Ferdinand Schmidt-Modrow: Verschlechterung seines Gesundheitszustands
Am 15. Januar 2020 kam es zu einem dramatischen Wendepunkt. Laut Schmidt-Modrows Agentur war eine zuvor nicht erkannte Vorerkrankung dafür verantwortlich, dass der Schauspieler völlig unerwartet aus dem Leben gerissen wurde.
Zunächst blieben die genauen medizinischen Hintergründe im Dunkeln, was Raum für Spekulationen ließ und die Fassungslosigkeit im Umfeld des Schauspielers noch verstärkte. Freunde, Familie und Fans trauerten öffentlich um den 34-Jährigen, der mitten im Leben und in einer vielversprechenden Karriere stand.
Die tragische Todesursache von Ferdinand Schmidt-Modrow
Kurz nach der ersten Mitteilung der Agentur äußerte sich ein Freund des Schauspielers gegenüber der „Münchner Abendzeitung“ und schilderte die dramatischen letzten Stunden. „Wir sind fassungslos, dass Ferdi tot ist. Der Grund ist ein Riss in der Speiseröhre“, erklärte er. Demnach sei es Ferdinand plötzlich sehr schlecht gegangen, woraufhin er auf dem Weg ins Krankenhaus zusammengebrochen sei.
Alle Details:
Er wurde anschließend ins Koma versetzt, doch alle medizinischen Bemühungen kamen zu spät – der Schauspieler überlebte nicht. Die tragische Todesursache macht deutlich, wie unerwartet und schnell sich sein Zustand verschlechterte und wie schmerzhaft der Verlust für sein Umfeld bis heute ist.
Ferdinand Schmidt-Modrow: Früher Durchbruch mit „Grenzverkehr“
Schon während seiner Schulzeit startete der junge Schauspieler seine Karriere. 2005 gelang Ferdinand Schmidt-Modrow mit dem Film „Grenzverkehr“ der Durchbruch. In den folgenden Jahren arbeitete er sich Schritt für Schritt in der deutschen Filmwelt nach oben.
Rollen in Produktionen wie „Die Welle“, „Der blinde Fleck“ oder „Beste Chance“ zeigten seine Vielseitigkeit vor der Kamera. Der gebürtige Bayer überzeugte sowohl in ernsten Stoffen als auch in leichteren Formaten und etablierte sich damit als feste Größe in der jungen Schauspielgeneration.

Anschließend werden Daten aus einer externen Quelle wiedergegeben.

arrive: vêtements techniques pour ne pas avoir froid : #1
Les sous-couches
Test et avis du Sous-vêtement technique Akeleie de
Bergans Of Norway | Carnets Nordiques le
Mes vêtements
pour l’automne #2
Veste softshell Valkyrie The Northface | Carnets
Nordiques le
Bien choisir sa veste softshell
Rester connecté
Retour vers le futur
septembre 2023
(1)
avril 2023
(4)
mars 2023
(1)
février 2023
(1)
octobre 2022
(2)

Ferdinand Schmidt-Modrow spielte Gastrolle bei „Sturm der Liebe“
Ab 2016 wandte sich der Film- und TV-Schauspieler verstärkt Serienformaten zu. In der ARD-Telenovela „Sturm der Liebe“ übernahm er die Gastrolle des Berti Liebig und gewann schnell Sympathien beim Publikum. Berti war zwar nur ein paar Folgen lang zu sehen, polarisierte dafür aber umso mehr: Als Antagonist sorgte er für einen spektakulären Showdown zum Finale der 11. Staffel.
Nur ein Jahr später kam Schmidt-Modrow zur bayerischen Erfolgsserie „Dahoam is Dahoam“, wo er ebenfalls zum festen Ensemble gehörte. Kolleginnen und Kollegen beschrieben ihn als humorvoll, professionell und warmherzig am Set. Viele sahen in ihm einen Künstler, dem noch zahlreiche große Rollen bevorstanden – umso größer war die Bestürzung, als die Nachricht von seinem Tod die Runde machte.